:: THE TASK ::
Retype the passage from "Disclosure of bad" up to and including "of antenatal care." from the guidance below on disclosing bad news to CALD families, keeping every word and mark unchanged.

Key considerations: reproductive loss and grief

Maternal Health for CALD Women Resource

eCALD Supplementary Resources

Disclosure of bad news (Queensland Health - Multicultural Services, 2009)

Health professionals can elicit culturally sensitive ways of disclosing bad news at the beginning of antenatal care.

The following points offer advice for disclosing bad news to CALD families:

  • For some cultures bad news is not given directly to the woman.
  • It is highly inappropriate to use a family member to interpret for the woman, especially when giving bad news to her.
  • Ideally, ask the woman’s preferences about communication of test results at the beginning of antenatal care and not after she is sent for medical investigations.
  • Ask women whether they wish to be directly informed about their diagnosis and treatment information on their own, or informed together with family member(s), or otherwise. If the woman decides that she does not wish to receive the diagnostic information alone; and she prefers a delegated family member(s) to receive the diagnosis, find out which family member(s). NB. Clinicians must let women know that they are obligated to inform/discuss the woman’s condition with her directly, unless she prefers otherwise.
  • The outcome of discussion with the woman should be clearly noted in her medical records and should also be verbally communicated to subsequent care providers, when making referral to other services.

:: DATA FOR ANALYSIS ::
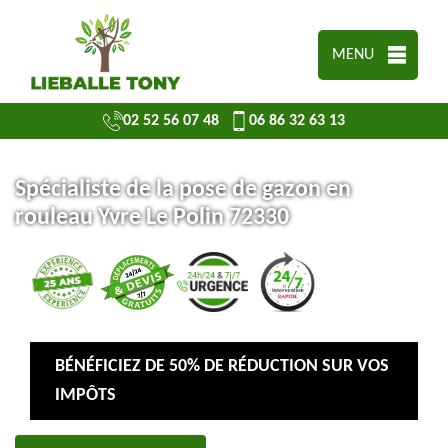
MENU
02 52 56 07 48
06 86 32 63 13
Spécialiste de la pose de gazon en
rouleau Yvre Le Polin 72330
BÉNÉFICIEZ DE 50% DE RÉDUCTION SUR VOS
IMPÔTS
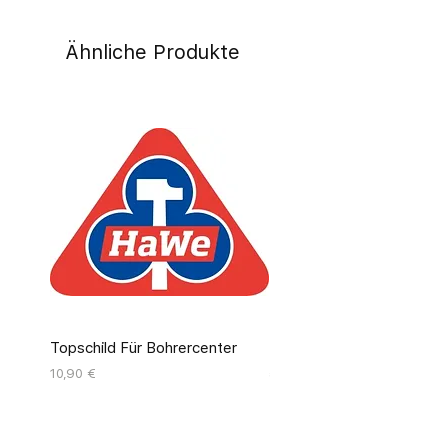
Ähnliche Produkte
Topschild Für Bohrercenter
Pinseldisplay Leer 12 Fäc
Preis
Preis
10,90 €
55,00 €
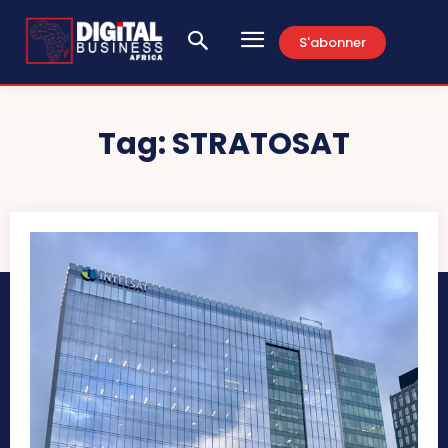
S'abonner
Tag:
STRATOSAT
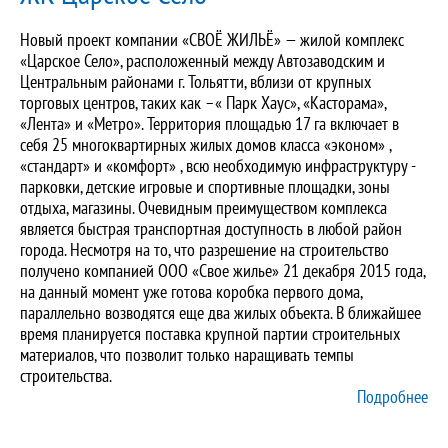
Новый проект компании «СВОЁ ЖИЛЬЁ» — жилой комплекс
«Царское Село», расположенный между Автозаводским и
Центральным районами г. Тольятти, вблизи от крупных
торговых центров, таких как –« Парк Хаус», «Касторама»,
«Лента» и «Метро». Территория площадью 17 га включает в
себя 25 многоквартирных жилых домов класса «эконом» ,
«стандарт» и «комфорт» , всю необходимую инфраструктуру -
парковки, детские игровые и спортивные площадки, зоны
отдыха, магазины. Очевидным преимуществом комплекса
является быстрая транспортная доступность в любой район
города. Несмотря на то, что разрешение на строительство
получено компанией ООО «Свое жилье» 21 декабря 2015 года,
на данный момент уже готова коробка первого дома,
параллельно возводятся еще два жилых объекта. В ближайшее
время планируется поставка крупной партии строительных
материалов, что позволит только наращивать темпы
строительства.
Подробнее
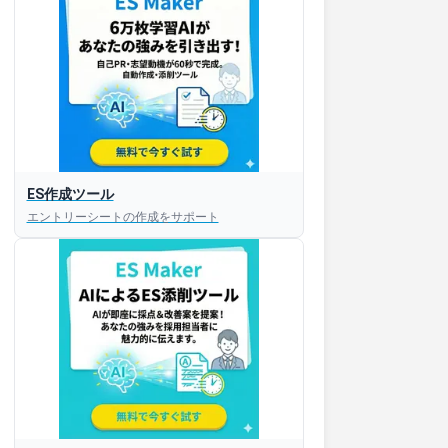
ES作成ツール
エントリーシートの作成をサポート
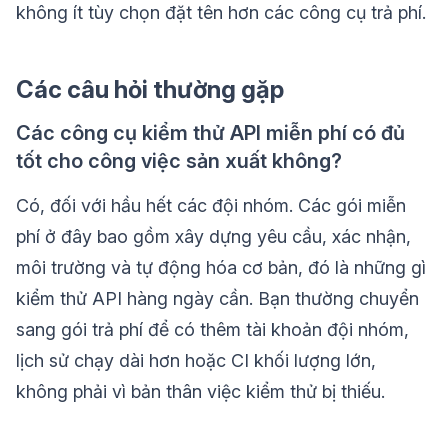
không ít tùy chọn đặt tên hơn các công cụ trả phí.
Các câu hỏi thường gặp
Các công cụ kiểm thử API miễn phí có đủ
tốt cho công việc sản xuất không?
Có, đối với hầu hết các đội nhóm. Các gói miễn
phí ở đây bao gồm xây dựng yêu cầu, xác nhận,
môi trường và tự động hóa cơ bản, đó là những gì
kiểm thử API hàng ngày cần. Bạn thường chuyển
sang gói trả phí để có thêm tài khoản đội nhóm,
lịch sử chạy dài hơn hoặc CI khối lượng lớn,
không phải vì bản thân việc kiểm thử bị thiếu.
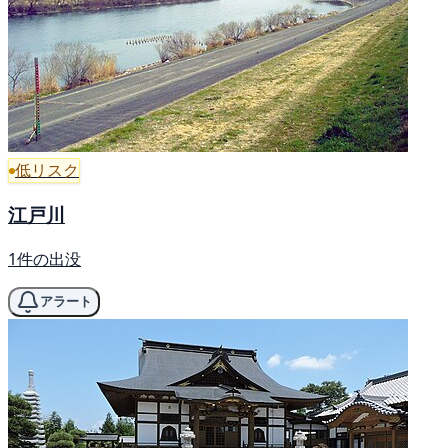
低リスク
江戸川
1件の出没
アラート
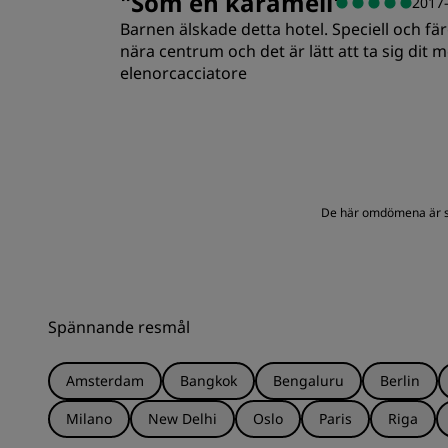
"
Som en karamell
"
2017
Barnen älskade detta hotel. Speciell och fär
nära centrum och det är lätt att ta sig dit m
elenorcacciatore
De här omdömena är sub
Spännande resmål
Amsterdam
Bangkok
Bengaluru
Berlin
Milano
New Delhi
Oslo
Paris
Riga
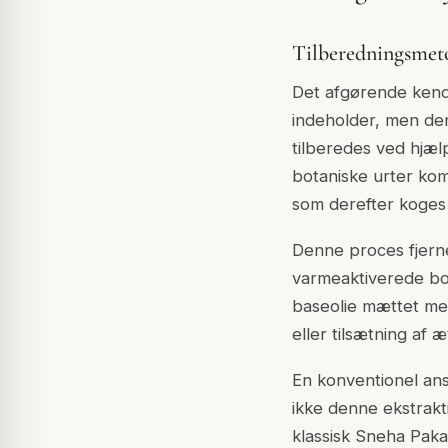
Tilberedningsmet
Det afgørende kende
indeholder, men den
tilberedes ved hjæl
botaniske urter ko
som derefter koges
Denne proces fjerne
varmeaktiverede bot
baseolie mættet med
eller tilsætning af æ
En konventionel ans
ikke denne ekstrakt
klassisk Sneha Paka 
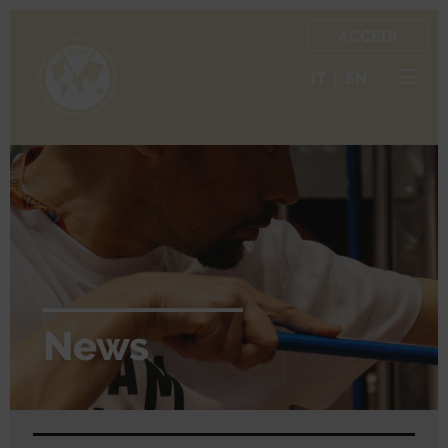
ACCEDI
IT
|
EN
News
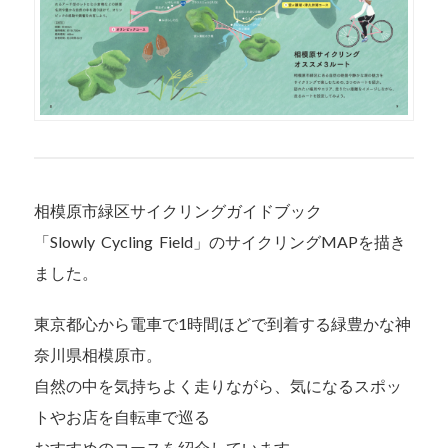
相模原市緑区サイクリングガイドブック
「Slowly Cycling Field」のサイクリングMAPを描き
ました。
東京都心から電車で1時間ほどで到着する緑豊かな神
奈川県相模原市。
自然の中を気持ちよく走りながら、気になるスポッ
トやお店を自転車で巡る
おすすめのコースを紹介しています。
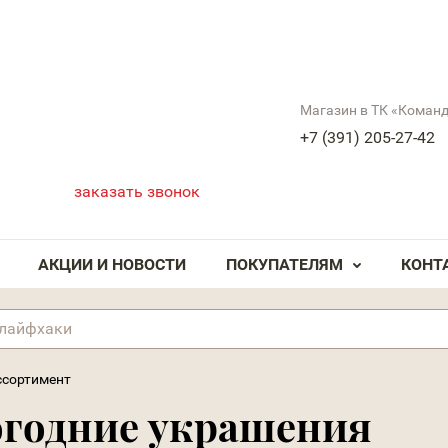
Магазин в ТК «Коман
+7 (391) 205-27-42
заказать звонок
АКЦИИ И НОВОСТИ
ПОКУПАТЕЛЯМ
КОНТ
ссортимент
огодние украшения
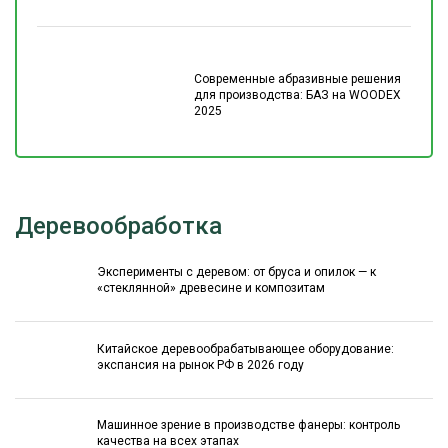
Современные абразивные решения
для производства: БАЗ на WOODEX
2025
Деревообработка
Эксперименты с деревом: от бруса и опилок — к
«стеклянной» древесине и композитам
Китайское деревообрабатывающее оборудование:
экспансия на рынок РФ в 2026 году
Машинное зрение в производстве фанеры: контроль
качества на всех этапах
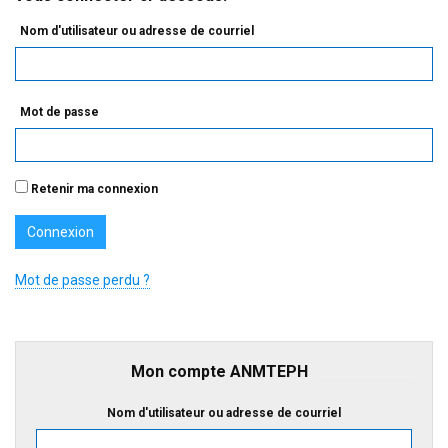
Nom d'utilisateur ou adresse de courriel
Mot de passe
Retenir ma connexion
Mot de passe perdu ?
Mon compte ANMTEPH
Nom d'utilisateur ou adresse de courriel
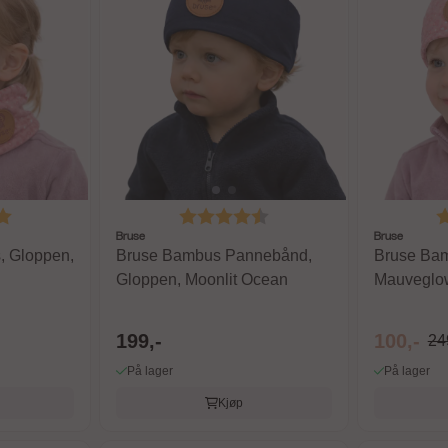
5.0 av 5 mulige
Karakter:
4.8 av 5 mulige
K
Bruse
Bruse
, Gloppen,
Bruse Bambus Pannebånd,
Bruse Bam
Gloppen, Moonlit Ocean
Mauveglo
199,-
100,-
24
På lager
På lager
Kjøp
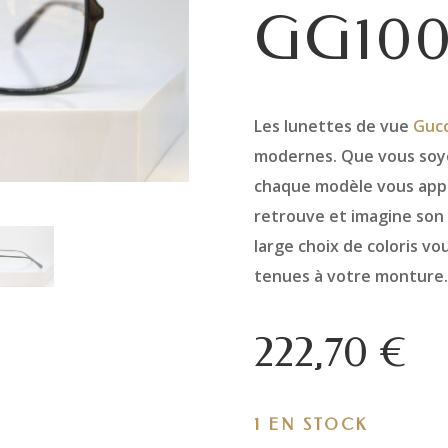
GG10
Les lunettes de vue
Gucc
modernes. Que vous soyez
chaque modèle vous appor
retrouve et imagine son
large choix de coloris vo
tenues à votre monture.
222,70
€
1 EN STOCK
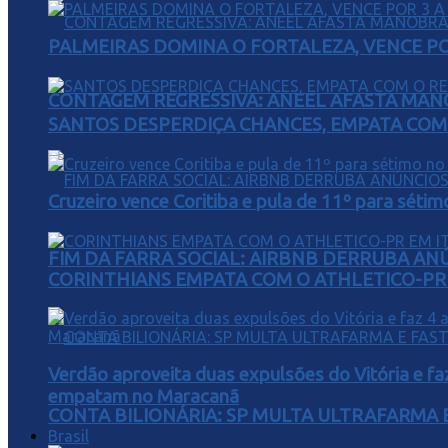
PALMEIRAS DOMINA O FORTALEZA, VENCE POR
CONTAGEM REGRESSIVA: ANEEL AFASTA MAN
SANTOS DESPERDIÇA CHANCES, EMPATA COM 
Cruzeiro vence Coritiba e pula de 11º para sétim
FIM DA FARRA SOCIAL: AIRBNB DERRUBA AN
CORINTHIANS EMPATA COM O ATHLETICO-PR 
Verdão aproveita duas expulsões do Vitória e fa
empatam no Maracanã
CONTA BILIONÁRIA: SP MULTA ULTRAFARMA E 
Brasil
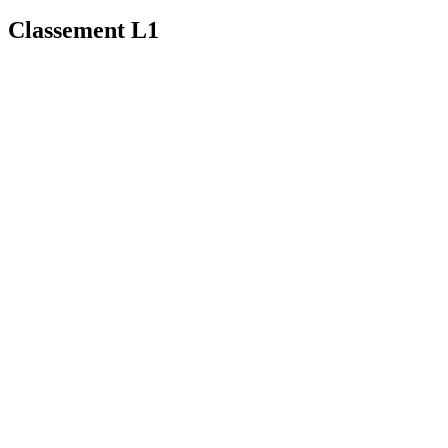
Classement L1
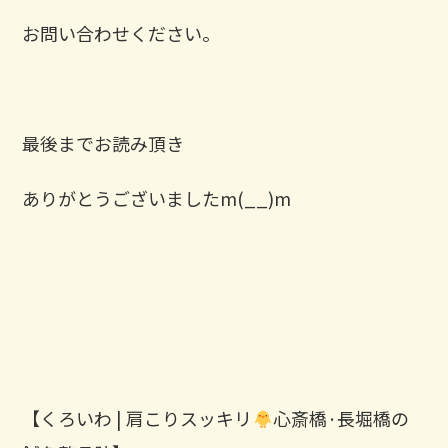
お問い合わせください。
最後までお読み頂き
ありがとうございましたm(__)m
【くろいわ | 肩こりスッキリ
心斎橋·長堀橋の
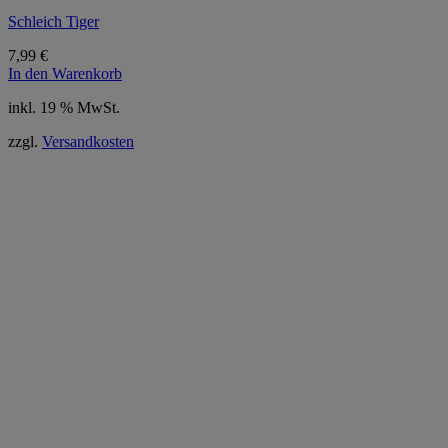
Schleich Tiger
7,99
€
In den Warenkorb
inkl. 19 % MwSt.
zzgl.
Versandkosten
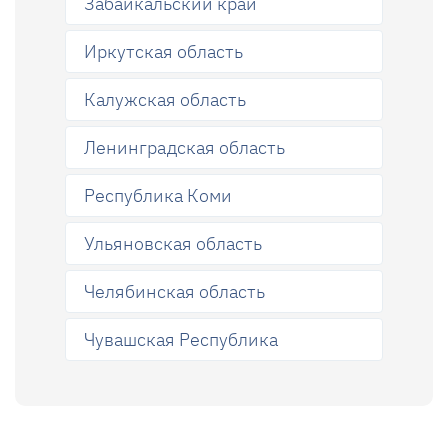
Забайкальский край
Иркутская область
Калужская область
Ленинградская область
Республика Коми
Ульяновская область
Челябинская область
Чувашская Республика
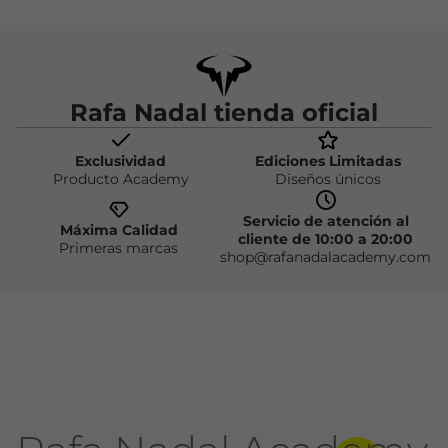
Rafa Nadal tienda oficial
Exclusividad
Ediciones Limitadas
Producto Academy
Diseños únicos
Servicio de atención al
Máxima Calidad
cliente de 10:00 a 20:00
Primeras marcas
shop@rafanadalacademy.com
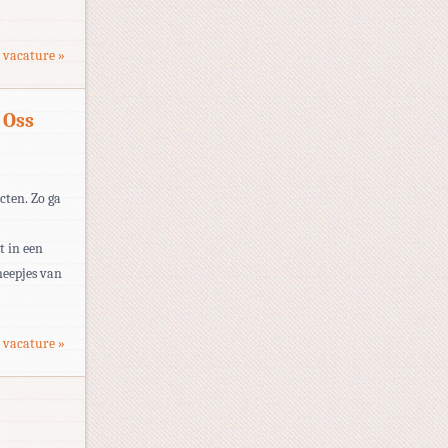
 vacature »
 Oss
cten. Zo ga
t in een
neepjes van
 vacature »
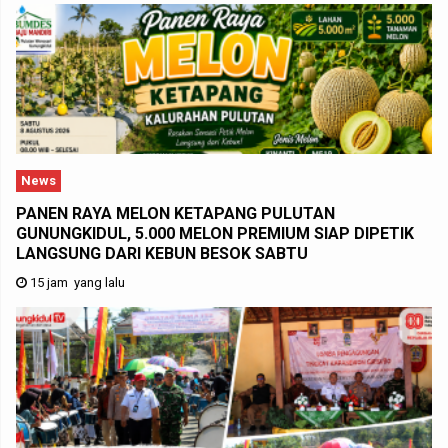
News
PANEN RAYA MELON KETAPANG PULUTAN
GUNUNGKIDUL, 5.000 MELON PREMIUM SIAP DIPETIK
LANGSUNG DARI KEBUN BESOK SABTU
15 jam yang lalu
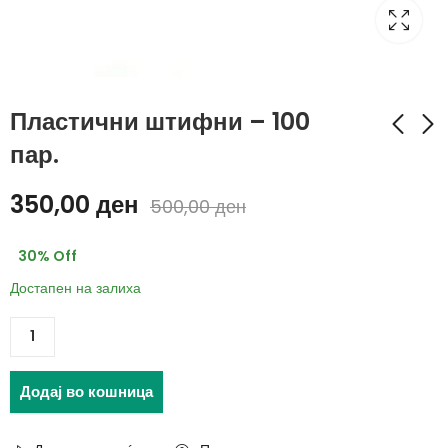
Пластични штифни – 100
пар.
Организер -
Мултифункционална
350,00
ден
500,00
ден
Ладилник
пена за чистење
350,00
299,00
ден
ден
30
% Off
500,00
489,00
ден
ден
Достапен на залиха
Додај во кошница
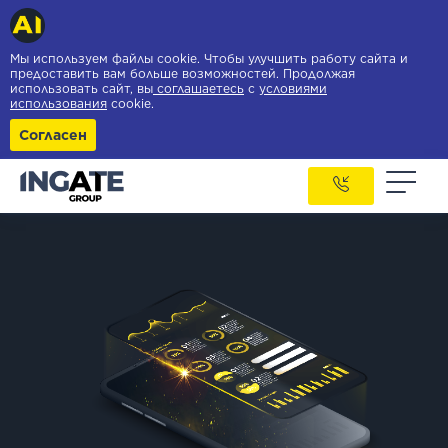
Мы используем файлы cookie. Чтобы улучшить работу сайта и
предоставить вам больше возможностей. Продолжая
использовать сайт, вы
соглашаетесь
с
условиями
использования
cookie.
Согласен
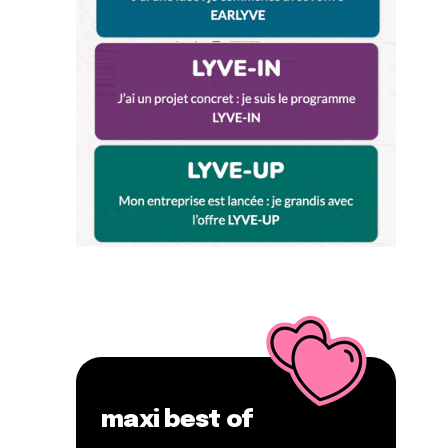
maxi best of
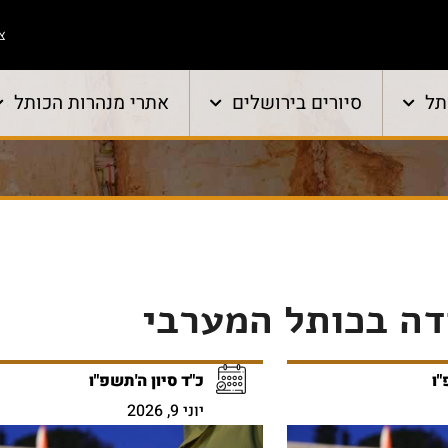
צו
תל
סיורים בירושלים
אתרי מנהרות הכותל
דה בכותל המערבי
"ו
כ"ד סיון ה'תשפ"ו
יוני 9, 2026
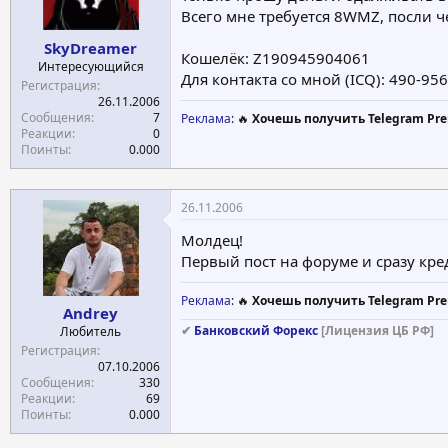
Всего мне требуется 8WMZ, посли ч
а
SkyDreamer
Кошелёк: Z190945904061
Интересующийся
Для контакта со мной (ICQ): 490-95
Регистрация
26.11.2006
Сообщения
7
Реклама
: 🔥
Хочешь получить Telegram Pre
Реакции
0
Поинты
0.000
26.11.2006
Молдец!
Первый пост на форуме и сразу кре
Реклама
: 🔥
Хочешь получить Telegram Pre
Andrey
✔
Банковский Форекс
[Лицензия ЦБ РФ]
Любитель
Регистрация
07.10.2006
Сообщения
330
Реакции
69
Поинты
0.000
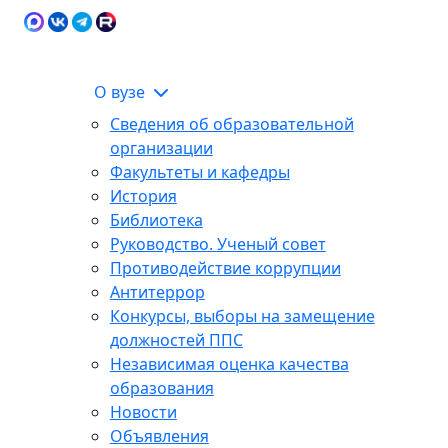
Карта сайта
Сведения об образовательной
ЭИОС
организации
О вузе
Сведения об образовательной
организации
Факультеты и кафедры
История
Библиотека
Руководство. Ученый совет
Противодействие коррупции
Антитеррор
Конкурсы, выборы на замещение
должностей ППС
Независимая оценка качества
образования
Новости
Объявления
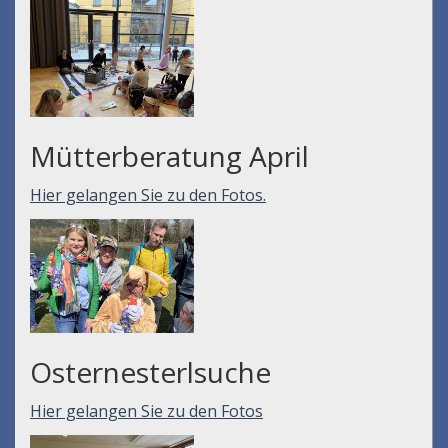
Mütterberatung April
Hier gelangen Sie zu den Fotos.
Osternesterlsuche
Hier gelangen Sie zu den Fotos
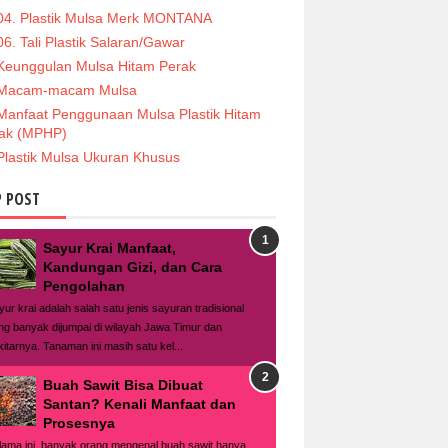
04. Plastik Mulsa Merk MONTANA
06. Tali Plastik Salaran/Gawar
Keunggulan Mulsa Hitam Perak
Macam-macam Mulsa
Manfaat Penggunaan Mulsa Plastik Hitam
ak (MPHP)
Plastik Mulsa Ukuran Khusus
 POST
Sayur Krai Manfaat,
Kandungan Gizi, dan Cara
Pengolahan
yur krai adalah salah satu jenis sayuran tradisional
ng banyak dijumpai di wilayah Jawa Timur dan
kitarnya. Tanaman ini masih satu kel...
Buah Sawit Bisa Dibuat
Santan? Kenali Manfaat dan
Prosesnya
lama ini, banyak orang mengenal buah sawit hanya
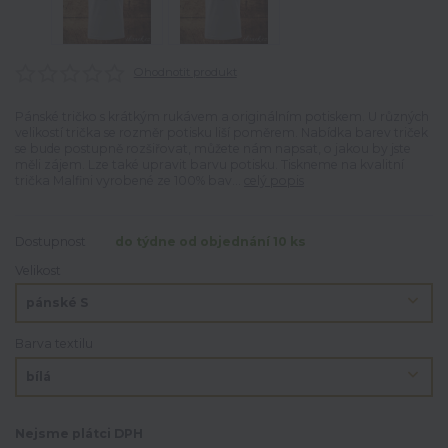
Ohodnotit produkt
Pánské tričko s krátkým rukávem a originálním potiskem. U různých
velikostí trička se rozměr potisku liší poměrem. Nabídka barev triček
se bude postupně rozšiřovat, můžete nám napsat, o jakou by jste
měli zájem. Lze také upravit barvu potisku. Tiskneme na kvalitní
trička Malfini vyrobené ze 100% bav...
celý popis
Dostupnost
do týdne od objednání 10 ks
Velikost
Barva textilu
Nejsme plátci DPH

:: TASK ANSWER ::
Disclosure of bad news (Queensland Health - Multicultural Services, 2009)

Health professionals can elicit culturally sensitive ways of disclosing bad news at the beginning of antenatal care.